**Ausgangstext:**
Safety Evaluation Tool:
https://eb.automation.siemens.com/r...automation.siemens.com/spice/sid/main/sid.jsf

Servus
Andi


----------



## Tommi (9 März 2011)

Hallo,

ich habe gestern eine mündliche Info eines Siemens-Mitarbeiters
bekommen, daß Siemens Sistema-Daten hat.

Der Mitarbeiter will sich kümmern und mich informieren.

Ich würde mich dann hier wieder melden.

Gruß
Tommi


----------



## mills (9 März 2011)

Hallo!

Da lass ich mich natürlich gerne eines Besseren belehren.
SISTEMA-Daten zu Siemenskomponenten würden mich natürlich auch brennend interessieren.

Servus
Andi


----------



## Blockmove (9 März 2011)

Siemens hat noch keine Bibliothek, aber Sistema-Musterbeispiele.
Diese bekommt man auf Anfrage

Gruß
Dieter


----------



## Andreas Koenig (9 März 2011)

Hallo, ich hab letzte Woche ein paar Siemens-Leute da gehabt, die sagten man arbeite an einer Sistema-Bibliothek.  Da diese Aussage ohne konkrete Anfrage kam, scheint das zu stimmen. Das eigene Tool entstand wohl eher, da man fehlende Aktualität der Daten befürchtete. Schließlich verkauft Siemens das Tool ja nicht , hat also wenig Veranlassung Kunden da reinzuzwingen.

Bislang lege ich mir die Siemens-Komponenten halt in meiner eigenen Bilbliothek ab. Wenn man sich mal die im Online-Tool abgelegten Daten anschaut, kann man da auch viel vereinfachen, z.B. 3RT-Schütz  Vollast B10d= 1, 3Mio / 3RT-Schütz überdimensioniert B10d= 13,33 Mio (Zwischenwerte sind bei mir sehr selten), Sinamics Umrichter kann man pauschal betrachten, haben alle den gleichen PL... 

Gruss Andreas


----------



## Tommi (12 März 2011)

**Aufgabenstellung:** Gib aus dem Ausgangstext die Passage unverändert zurück, die bei „Hallo, ich hab“ beginnt und bei „(12 März 2011)“ endet.

**Bereitgestellte Daten:**
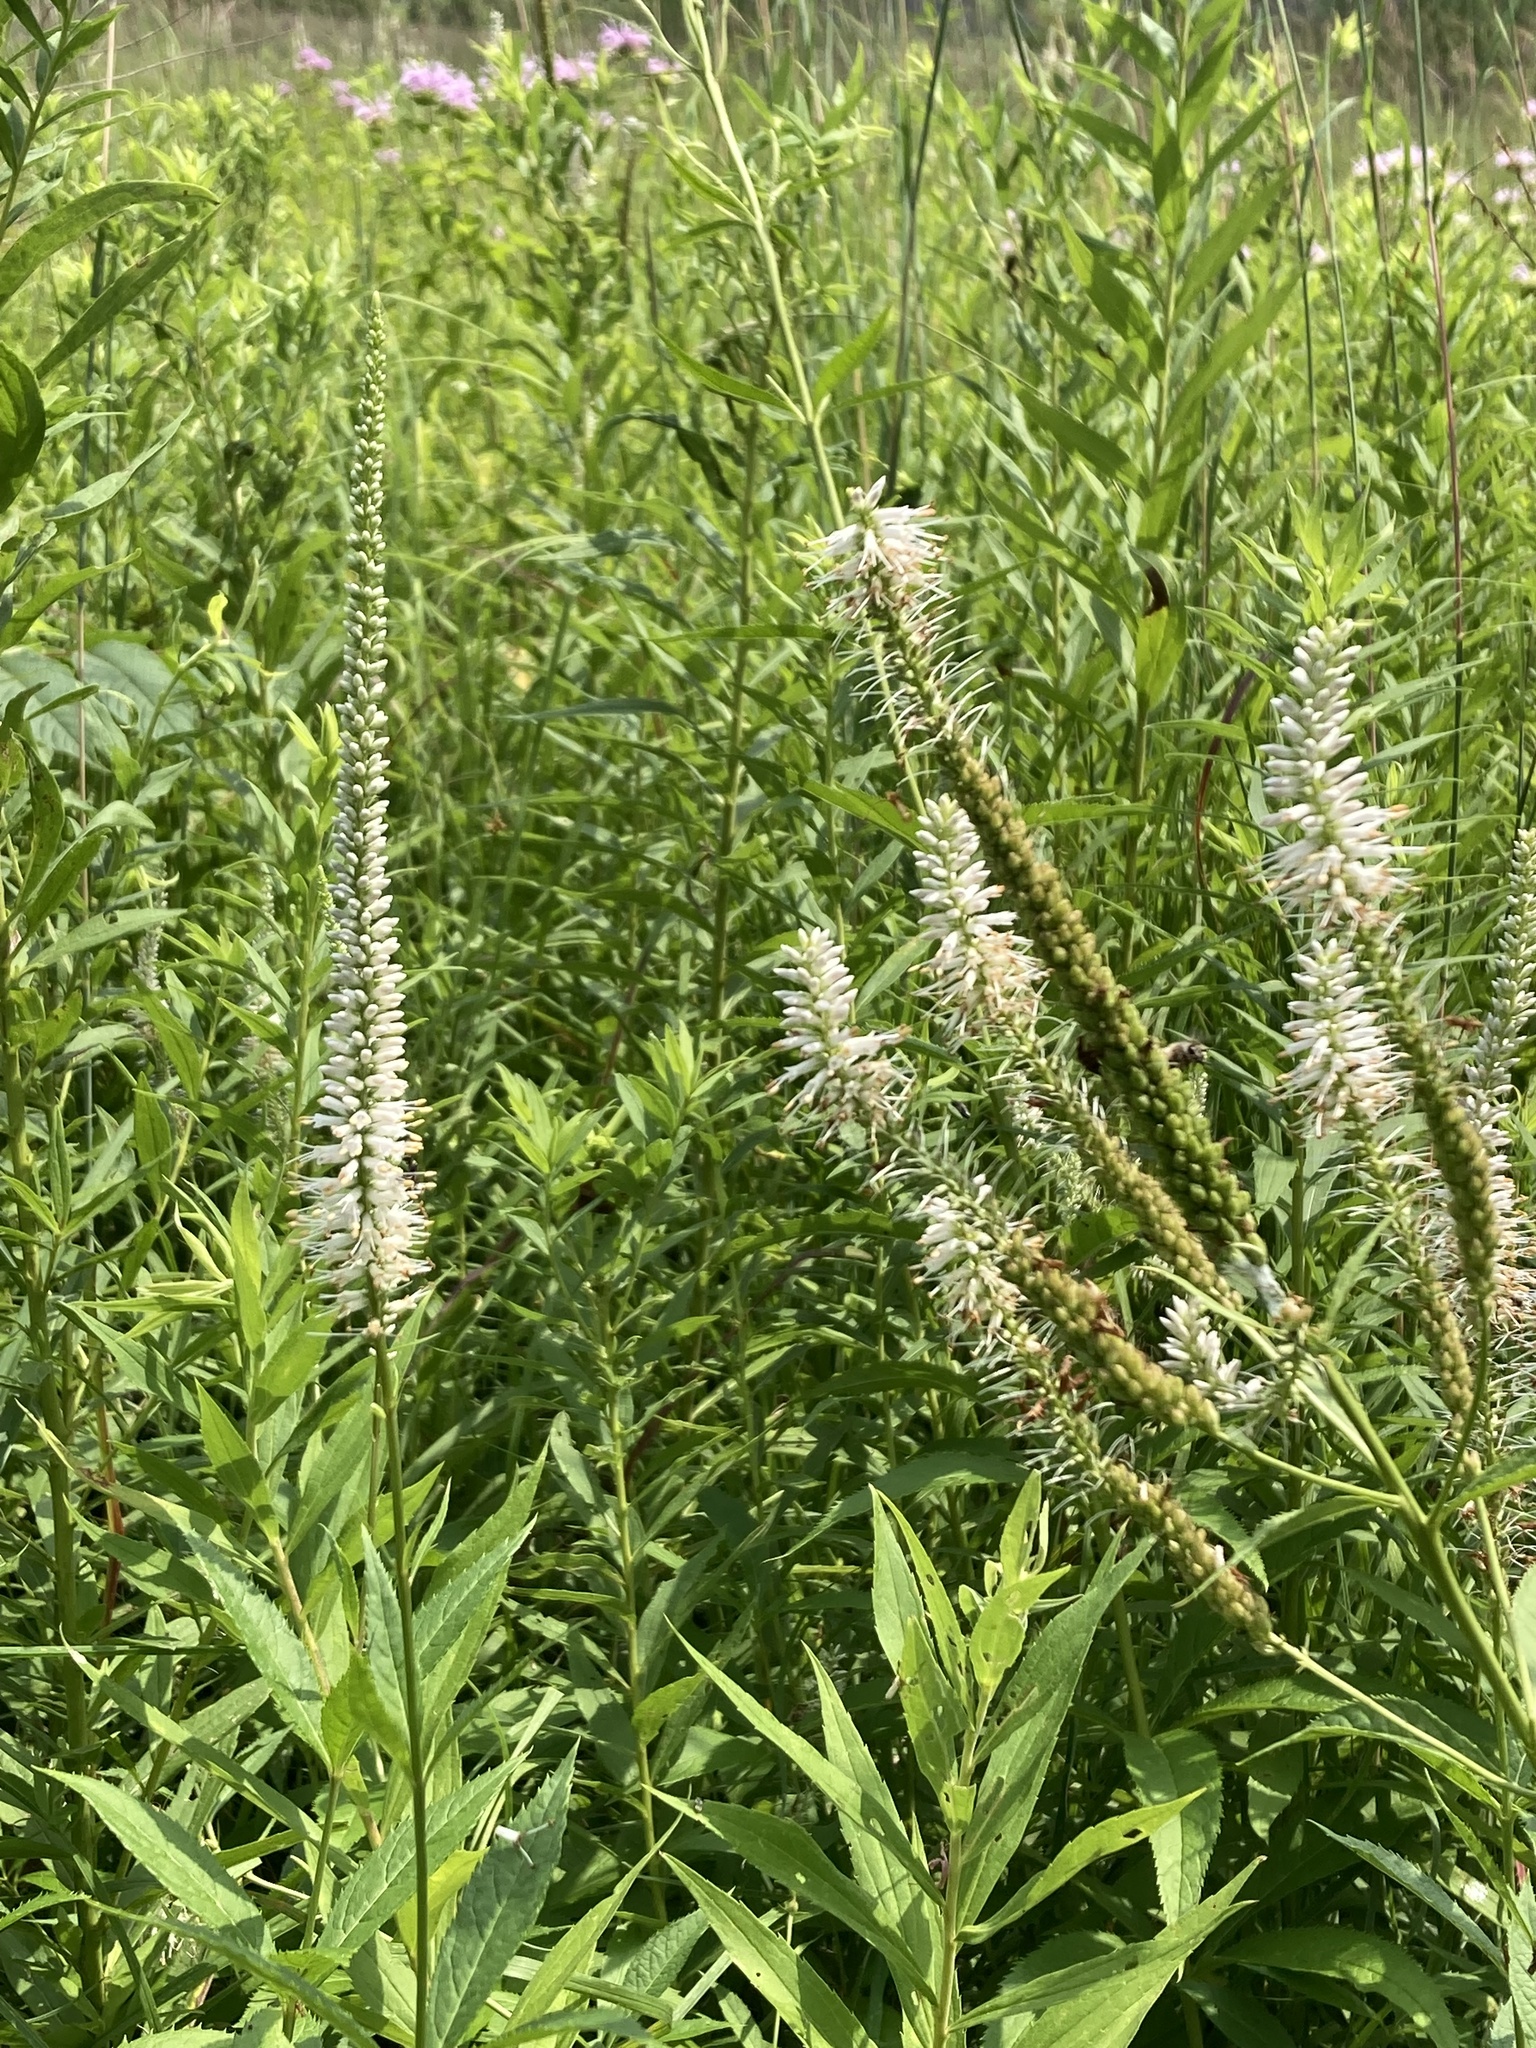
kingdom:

**Ergebnis:**
Hallo, ich hab letzte Woche ein paar Siemens-Leute da gehabt, die sagten man arbeite an einer Sistema-Bibliothek.  Da diese Aussage ohne konkrete Anfrage kam, scheint das zu stimmen. Das eigene Tool entstand wohl eher, da man fehlende Aktualität der Daten befürchtete. Schließlich verkauft Siemens das Tool ja nicht , hat also wenig Veranlassung Kunden da reinzuzwingen.

Bislang lege ich mir die Siemens-Komponenten halt in meiner eigenen Bilbliothek ab. Wenn man sich mal die im Online-Tool abgelegten Daten anschaut, kann man da auch viel vereinfachen, z.B. 3RT-Schütz  Vollast B10d= 1, 3Mio / 3RT-Schütz überdimensioniert B10d= 13,33 Mio (Zwischenwerte sind bei mir sehr selten), Sinamics Umrichter kann man pauschal betrachten, haben alle den gleichen PL... 

Gruss Andreas


----------



## Tommi (12 März 2011)